Pero algo había cambiado. Había algo que lo hacía sentirse intranquilo. Y aunque no podía comprender cómo se había hecho consciente de ello, tenía la certeza de que el hombre vestido de gris lo había visto, y de que estaba empeñado en perseguirlo Michael daba vueltas y más vueltas, pero no conseguía ver más al hombre en ninguna parte. De todos modos, aquel hombre iba tras él e intentaba causarle grave daño.
Empezó a sentirse alarmado. El cielo sobre la bahía de Popponosset iba oscureciéndose rápidamente, y el blanco de las olas al romper en la orilla comenzaba a brillar en la penumbra como los dientes de los perros fieros y hambrientos. Se había levantado viento y Michael podía sentirlo realmente en la cara, salado, cálido y abrasivo por la arena que transportaba.

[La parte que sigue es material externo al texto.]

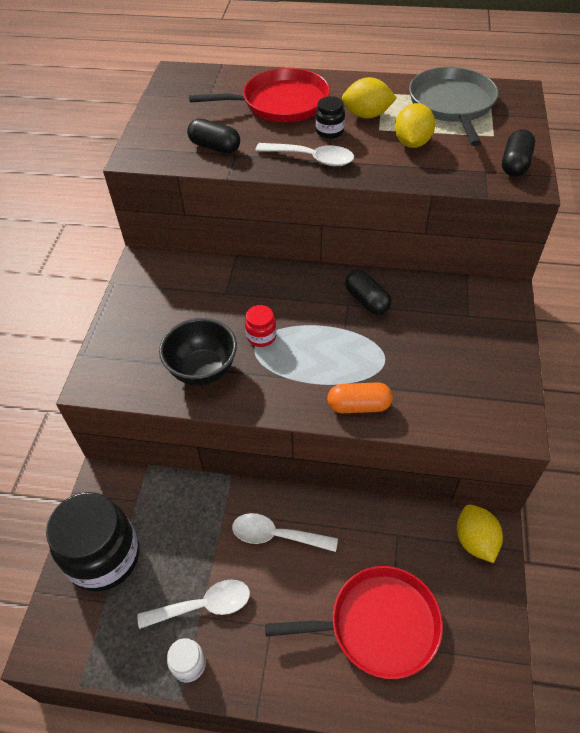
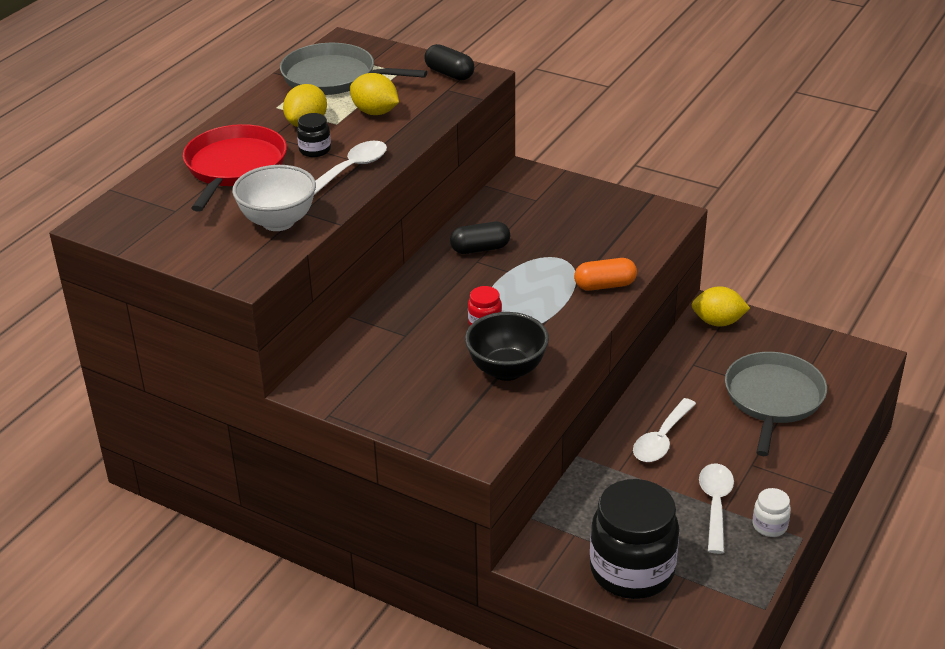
camera: 70 degrees left, 15 degrees down
black capsule [187,118,240,154] -> white bowl [232,165,316,231]
red pan [265,566,443,679] -> grey pan [725,352,827,456]
orange capsule [327,382,393,413] -> orange capsule turned 60 degrees clockwise [574,258,637,291]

El hombre estaba esperándolo en la playa. Por extraño que parezca, aquélla ya no era la playa de Popponosset, sino algún otro lugar; algún otro lugar que Michael tenía la seguridad de haber visto antes, pero que no lograba ubicar del todo. A lo lejos e veía un promontorio cubierto de maleza, una hilera de casas típicas de Nueva Inglaterra pintadas de verde y una curva de rocas que le recordaba mucho a Popponosset. Pero también había un faro pequeño y blanqueado, y en Popponosset no había ningún faro, nunca lo había habido.